NEW YORK -- Islamic militants hailing from groups such as Al Qaeda and the self-described Islamic State killed 28 journalists in 2015, according to a report released Tuesday by the Committee to Protect Journalists. That tally represents 40 percent of the total 69 journalists killed worldwide this past year.
CPJ Editorial Director Elana Beiser, who authored the report, wrote that the press advocacy organization is still investigating at least 24 additional killings and acknowledged the difficulty of confirming reports from Libya, Yemen and Iraq. Earlier this year, CPJ visited Iraq to investigate reports of as many as 35 journalists who were "missing, dead or held captive" in Mosul, an Iraqi city controlled by militants from the Islamic State, or ISIS.
"With the militant group’s stranglehold on information about the city, CPJ could confirm the deaths of only a handful," Beiser wrote. "Region-wide, CPJ has received reports of dozens more journalists killed, but is unable to independently confirm that the individuals have in fact died and, if so, whether journalistic work was the reason. Several of these journalists can be found on CPJ’s 'missing' list."
Though many major news organizations have stopped sending journalists to Syria, the war-ravaged country remained the deadliest for the fourth consecutive year, with 13 deaths.
Countries that are active war zones, like Syria, or led by regimes opposed to a free press typically top CPJ's annual list. However, France surprisingly ranked second in 2015 as a result of the November terrorist attacks in Paris and the January attack on the offices of the satirical newspaper Charlie Hedbo. Eight journalists were killed in the January massacre, and one was killed in November while covering the Eagles of Death Metal concert at the Bataclan Theater, where attackers went on a shooting rampage.
The Islamic State's savage treatment of journalists has been witnessed before, with militants beheading several last year and disseminating videos of the killings for propaganda purposes. But Sherif Mansour, CPJ's program coordinator for the Middle East and North Africa, said in an interview that militants in 2015 were also "crossing borders and ... delivering on their threats beyond their sphere of influence."

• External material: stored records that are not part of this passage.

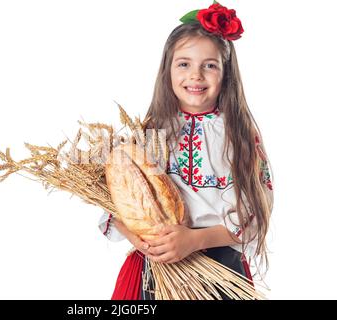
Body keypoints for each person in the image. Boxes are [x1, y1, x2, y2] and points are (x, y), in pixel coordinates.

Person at [98, 2, 274, 300]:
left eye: (209, 65)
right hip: (154, 269)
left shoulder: (240, 135)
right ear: (167, 70)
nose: (196, 75)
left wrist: (194, 240)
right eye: (184, 64)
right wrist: (141, 240)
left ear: (226, 74)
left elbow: (257, 210)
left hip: (218, 268)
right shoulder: (150, 131)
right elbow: (116, 203)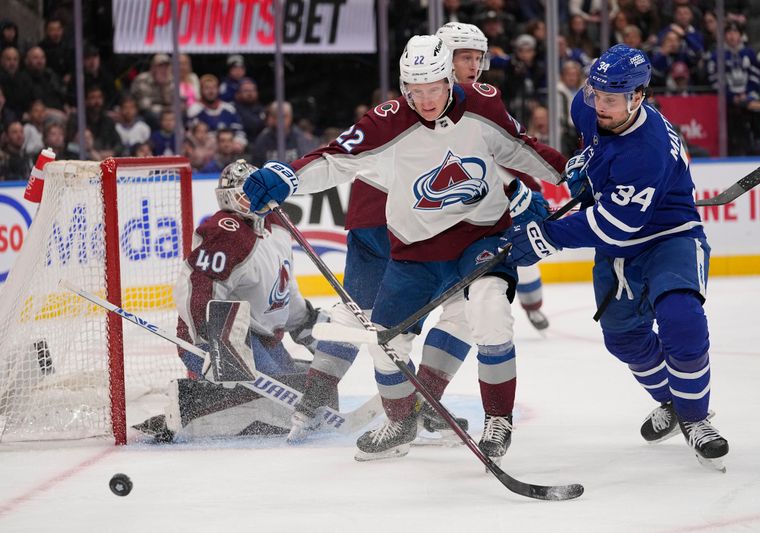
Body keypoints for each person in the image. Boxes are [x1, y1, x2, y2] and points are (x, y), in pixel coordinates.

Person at [243, 35, 565, 462]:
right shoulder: (389, 120)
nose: (427, 99)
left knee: (484, 311)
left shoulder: (483, 104)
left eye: (435, 87)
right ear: (404, 85)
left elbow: (520, 151)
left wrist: (570, 173)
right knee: (379, 332)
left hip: (477, 236)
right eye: (416, 90)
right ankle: (388, 414)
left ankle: (474, 415)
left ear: (450, 76)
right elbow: (337, 158)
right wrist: (289, 176)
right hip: (405, 239)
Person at [500, 44, 729, 471]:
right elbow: (597, 168)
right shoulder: (586, 107)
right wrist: (585, 176)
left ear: (638, 97)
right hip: (621, 246)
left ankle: (696, 418)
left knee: (682, 318)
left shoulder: (648, 150)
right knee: (623, 338)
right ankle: (672, 400)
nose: (598, 104)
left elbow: (615, 225)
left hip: (668, 236)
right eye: (595, 92)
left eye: (610, 98)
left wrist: (547, 235)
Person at [134, 160, 336, 442]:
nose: (254, 200)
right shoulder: (227, 232)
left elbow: (282, 286)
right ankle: (185, 411)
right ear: (227, 197)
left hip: (261, 336)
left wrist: (304, 323)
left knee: (299, 389)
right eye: (245, 193)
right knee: (275, 400)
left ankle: (208, 405)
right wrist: (208, 344)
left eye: (258, 193)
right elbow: (195, 286)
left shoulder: (276, 226)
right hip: (217, 338)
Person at [438, 21, 551, 330]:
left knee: (518, 249)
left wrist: (526, 187)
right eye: (466, 58)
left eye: (479, 58)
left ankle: (531, 305)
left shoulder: (485, 99)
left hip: (489, 196)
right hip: (449, 205)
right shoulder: (424, 98)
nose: (476, 67)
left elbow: (513, 146)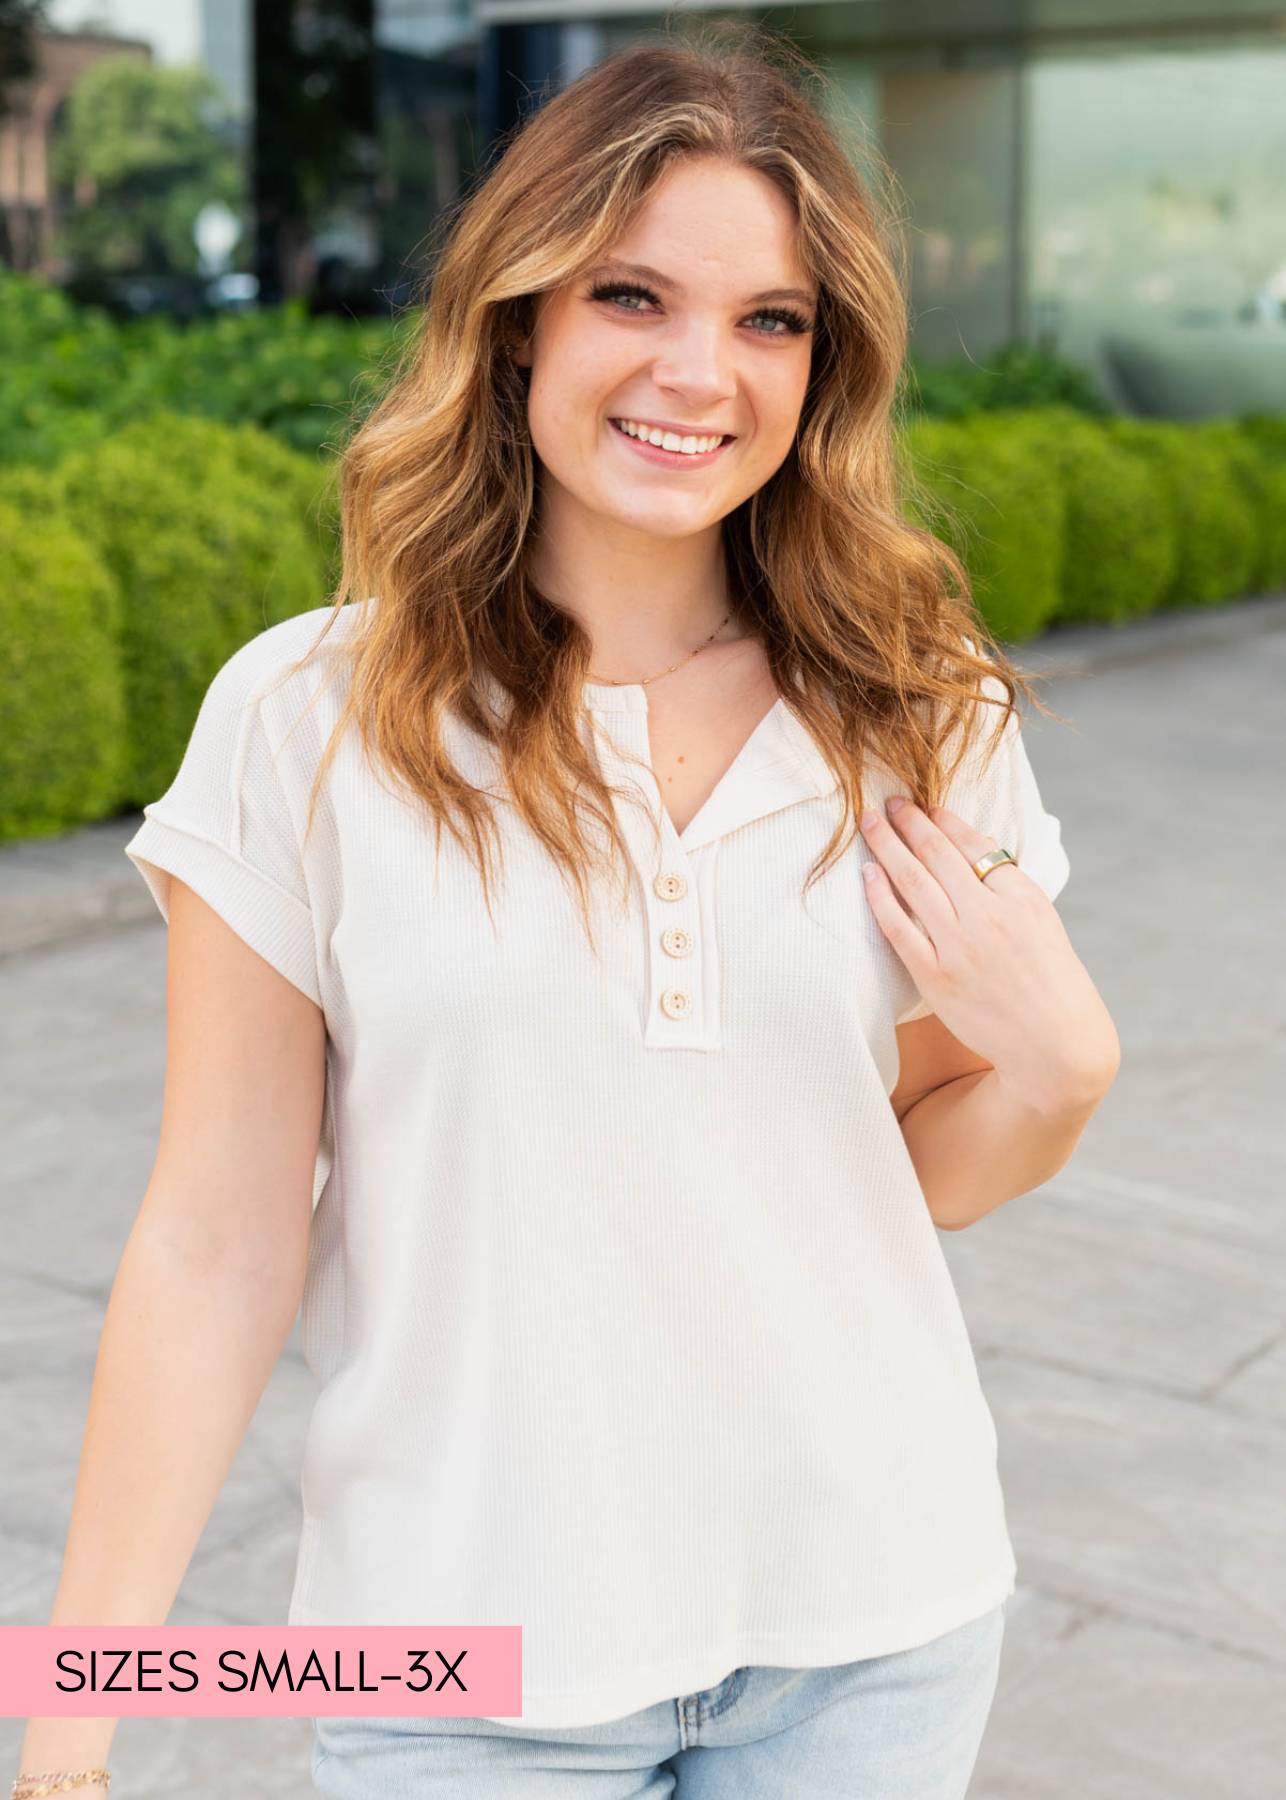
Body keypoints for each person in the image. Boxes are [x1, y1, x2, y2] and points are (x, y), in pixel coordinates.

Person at [14, 23, 1119, 1800]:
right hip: (455, 1661)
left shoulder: (919, 706)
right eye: (632, 295)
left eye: (772, 319)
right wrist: (70, 1699)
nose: (702, 371)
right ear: (518, 313)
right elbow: (220, 1238)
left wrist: (1061, 1069)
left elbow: (885, 1174)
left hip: (873, 1632)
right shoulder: (305, 719)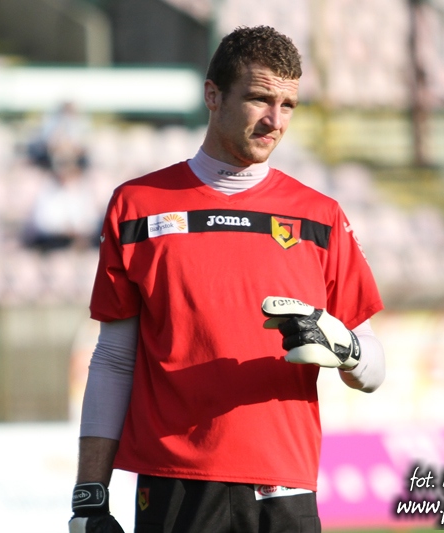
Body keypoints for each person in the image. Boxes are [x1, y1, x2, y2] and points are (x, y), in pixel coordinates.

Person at [70, 26, 386, 533]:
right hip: (175, 485)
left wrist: (346, 348)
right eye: (260, 99)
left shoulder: (320, 218)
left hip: (285, 487)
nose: (275, 121)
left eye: (288, 105)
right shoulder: (137, 206)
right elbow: (113, 359)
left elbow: (372, 370)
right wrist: (89, 496)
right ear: (213, 95)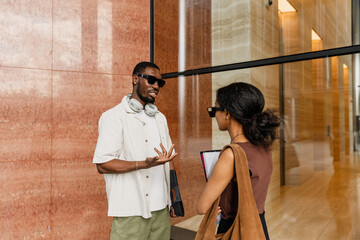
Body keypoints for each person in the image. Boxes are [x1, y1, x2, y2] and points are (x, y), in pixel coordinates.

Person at [93, 62, 178, 240]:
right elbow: (103, 164)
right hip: (131, 212)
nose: (156, 86)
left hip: (161, 211)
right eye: (151, 80)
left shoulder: (160, 118)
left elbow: (168, 160)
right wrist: (143, 164)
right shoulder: (113, 117)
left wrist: (174, 197)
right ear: (135, 79)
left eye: (159, 83)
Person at [197, 82, 280, 240]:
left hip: (235, 230)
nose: (215, 116)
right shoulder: (264, 147)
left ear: (227, 113)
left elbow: (202, 207)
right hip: (259, 228)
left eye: (215, 110)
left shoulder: (232, 154)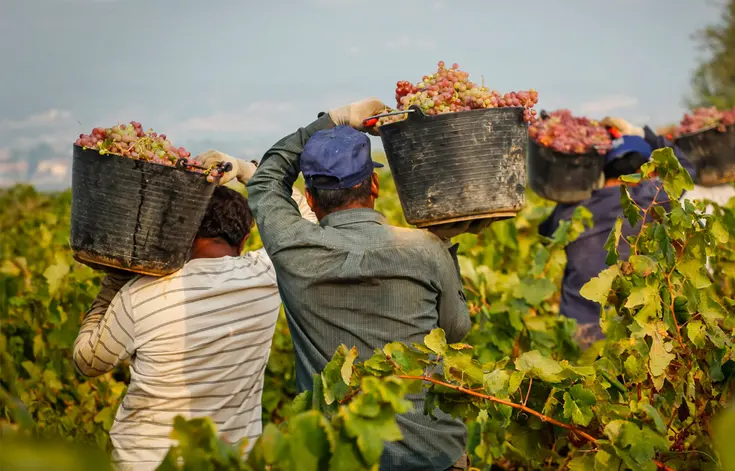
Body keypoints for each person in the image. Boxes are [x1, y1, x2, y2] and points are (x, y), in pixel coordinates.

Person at [200, 98, 472, 471]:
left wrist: (337, 119)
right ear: (374, 184)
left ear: (309, 198)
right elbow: (457, 330)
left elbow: (266, 178)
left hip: (340, 457)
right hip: (432, 453)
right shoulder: (425, 248)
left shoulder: (292, 248)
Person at [73, 169, 316, 471]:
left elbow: (87, 362)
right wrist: (252, 173)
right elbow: (307, 225)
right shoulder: (265, 276)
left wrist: (112, 286)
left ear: (184, 232)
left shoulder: (139, 294)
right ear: (243, 240)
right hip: (228, 462)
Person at [538, 117, 697, 348]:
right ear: (644, 171)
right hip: (632, 330)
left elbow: (545, 234)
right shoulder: (648, 198)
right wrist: (643, 133)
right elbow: (687, 170)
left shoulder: (572, 208)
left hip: (578, 330)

That happened not only in France, but also in Turkey. In October, Islamic State militants killed two Syrian journalists in Urfa, Turkey, one of whom was a member of "Raqqa is Being Slaughtered Silently," an anti-Islamic State citizen journalist collective that has bravely covered everything from air strikes to the brutality of daily life inside the terrorist group’s Syrian stronghold.
On Sunday, unknown assailants in Gaziantep, Turkey, killed Naji Jerf, an editor and documentary filmmaker who chronicled the Islamic State's atrocities. CPJ is still investigating the circumstances surrounding Jerf's death, and so his case was not included in the year-end report published Tuesday. In response to the recent killings, Mansour said he has been "getting a lot of frantic emails" from journalists in Turkey, some of whom he doesn't consider safe in that country.
In an interview, Mansour said the Islamic State's strength in using social media for recruiting and propaganda purposes "is also their weakness," given that groups like Raqqa Is Being Slaughtered Silently can similarly harness such platforms to amplify the horrors of life under the terrorists' rule. He said that's why militants have specifically targeted members of the journalism organization, which CPJ honored last month with its International Press Freedom Award.
Islamic extremists also killed journalists in Bangladesh, Pakistan and Somalia this past year, according to the report.
In addition to 69 journalists who were killed, CPJ's report noted that governments have also jailed 110 -- of 199 total -- on charges of supporting terrorism or crimes against the state. The press worldwide, the report says, "is being squeezed by terrorists on the one hand and by authorities purporting to fight terror on the other."